COTTON HARVEST 14% COMPLETE... USDA reports 14% of the nation's cotton crop was harvested as of Sunday, which is just four percentage points more advanced than last week and compares to 15% on average. Leading the way is Louisiana at 60% complete (41% on average), followed by Mississippi at 25% (28% on average). Texas has 15% harvested (18% on average).
WEAKENING EL NINO CAUSES SHARP WEATHER CHANGES... Meteorologist Gail Martell of MartellCropProjections.com says strong changes in the global weather pattern the last 10 to 14 days may be due to a weakening El Nino signal. She says the global weather pattern looks more like La Nina-style influences are intact.
Martell notes that Australia has received beneficial rain recently for its wheat crop, while Argentina has turned drier and cooler and southern Brazil has been mostly dry. "Though we cannot prove it, the weakening El Nino signal may also be responsible for heavy soaking rains recently in southeastern Europe, Ukraine and southern Russia," says Martell.
Meanwhile, Martell says the weather pattern for the U.S. has been mixed. "A sharply colder weather forecast in 4-7 day outlook is symptomatic of a La Nina signal. However, heavy soaking rains last week in the Southern Great Plains came from a strong subtropical jet stream that is consistent with El Nino," she notes. Click here for related maps.
BRAZIL'S SEPTEMBER CORN EXPORTS RECORD LARGE... According to Brazil's Trade Ministry, the country exported a record amount of corn in September for the second straight month. Brazil exported 3.15 million metric tons (MMT) of corn last month, surpassing August's record of 2.76 MMT. Through the first nine months of the 2012 calendar year, Brazil has exported around 9.4 MMT of corn.
2008 FARM BILL EXPIRES WITH LIMITED IMPACTS... The 2008 Farm Bill expired Sept. 30, a week after both chambers had hit the exits for the campaign trail without passing an extension. A number of organizations, including the National Corn Growers Association, American Farm Bureau Federation and the National Soybean Association, issued statements that pointed out that while the expiry of the farm bill has "little or no effect" on most important programs, there are some notable exceptions. One of these is that the Milk Income Loss Contract (MILC) expired. This program compensated dairy producers when prices fell below certain levels. Get more details on what programs will be affected by the farm bill lapse.

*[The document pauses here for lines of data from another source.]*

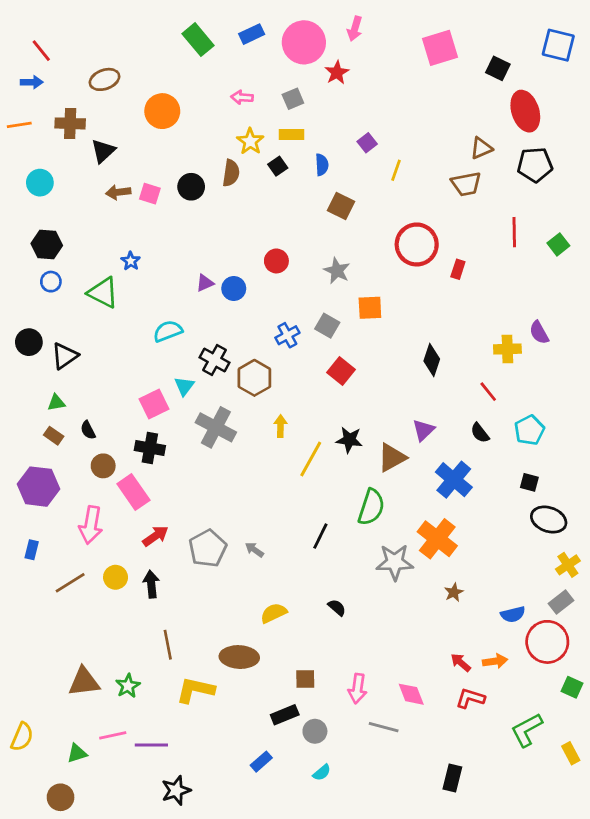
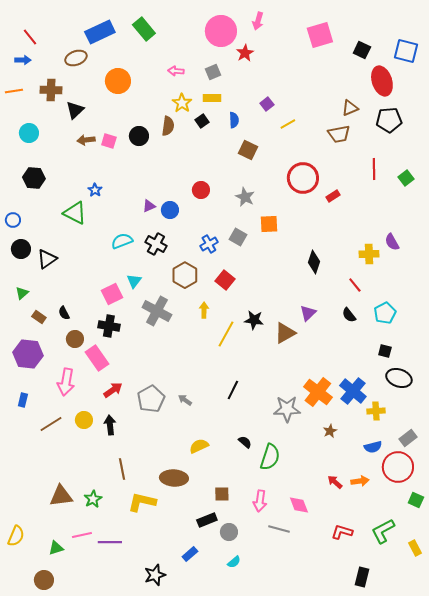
blue rectangle: (252, 34) -> (100, 32), moved, size x1.6
blue square: (558, 45) -> (406, 51), moved
yellow line: (396, 170) -> (288, 124), turned 42
red rectangle: (458, 269) -> (333, 196), turned 40
blue circle: (51, 282) -> (13, 220), moved
black cross: (215, 360) -> (156, 244), moved
red square: (341, 371) -> (225, 280), moved
green triangle: (56, 403) -> (22, 293), moved, turned -32
blue cross: (454, 480) -> (353, 391), moved
green semicircle: (371, 507) -> (270, 457), moved
yellow cross: (568, 565) -> (376, 411), moved, turned 30
red L-shape: (470, 698) -> (342, 532), moved
black rectangle: (452, 778) -> (362, 577), moved
black star: (176, 790) -> (155, 575), moved

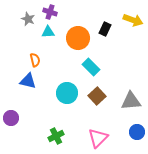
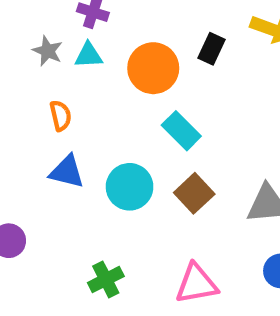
gray star: (28, 19) -> (48, 51), moved
blue triangle: (28, 81) -> (67, 172), moved
pink triangle: (98, 138) -> (196, 284), turned 35

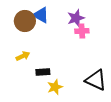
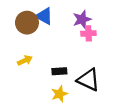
black rectangle: (43, 72) -> (59, 71), moved
black triangle: (96, 80) -> (88, 80), moved

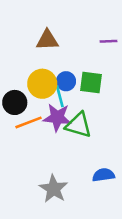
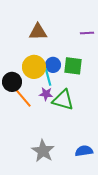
purple star: (57, 117) -> (46, 94), size x0.6
orange line: (29, 122) -> (23, 98), turned 70
blue semicircle: (103, 175) -> (84, 151), moved

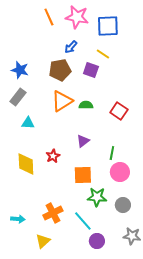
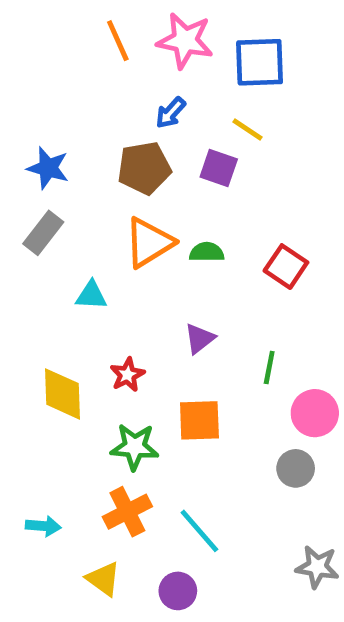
cyan triangle: (28, 123) -> (91, 295), moved
pink circle: (120, 172) -> (315, 413), moved
green star: (97, 197) -> (135, 447), moved
gray circle: (123, 205) -> (296, 468), moved
yellow triangle: (43, 241) -> (103, 579), turned -42
purple circle: (97, 241) -> (178, 591), moved

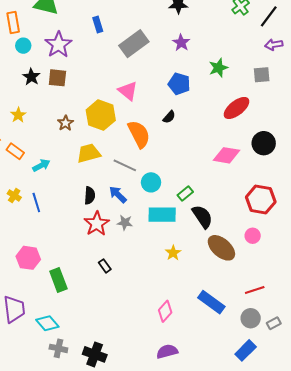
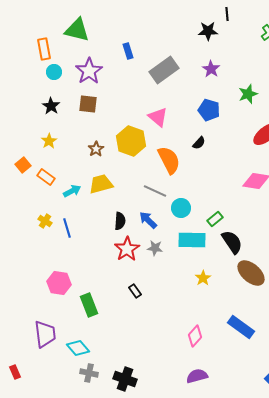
black star: (31, 77) -> (51, 106), moved
yellow trapezoid: (89, 153) -> (101, 184), moved

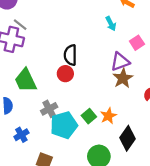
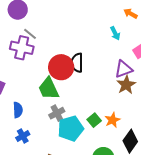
red circle: (65, 74) -> (61, 67), moved, size x1.6
green trapezoid: (26, 80) -> (49, 89), moved
blue cross: (21, 135) -> (23, 136), moved

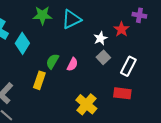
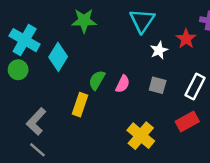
cyan triangle: (71, 19) -> (142, 21), moved, turned -30
gray square: (103, 57) -> (158, 85), moved, turned -32
red rectangle: (122, 93) -> (187, 121), turned -36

Congress is not expected to take up the farm bill or pass any extension until they return following the elections for the lame-duck session (at earliest). The Senate has passed its version of the farm bill, which is a one-size-fits-all approach that favors Midwestern growers. It will likely garner an even higher price tag with an updated Congressional Budget Office (CBO) baseline in March, which explains the hurry-up push for passage among certain organizations and farm-state lawmakers. The more equitable and budget-friendly House farm bill has been passed by the Ag Committee, but most feel the votes are not there for full House passage.
Washington Consultant Jim Wiesemeyer has acknowledged there would be some glitches with the expiry of the farm bill, but says it will be several months before the lack of action on a new farm bill will have serious consequences. He also points out that during the last major farm bill debate, Congress did not begin several extensions of the 2002 Farm Bill until late December 2007. Thus, there is plenty of time to reach a farm bill agreement.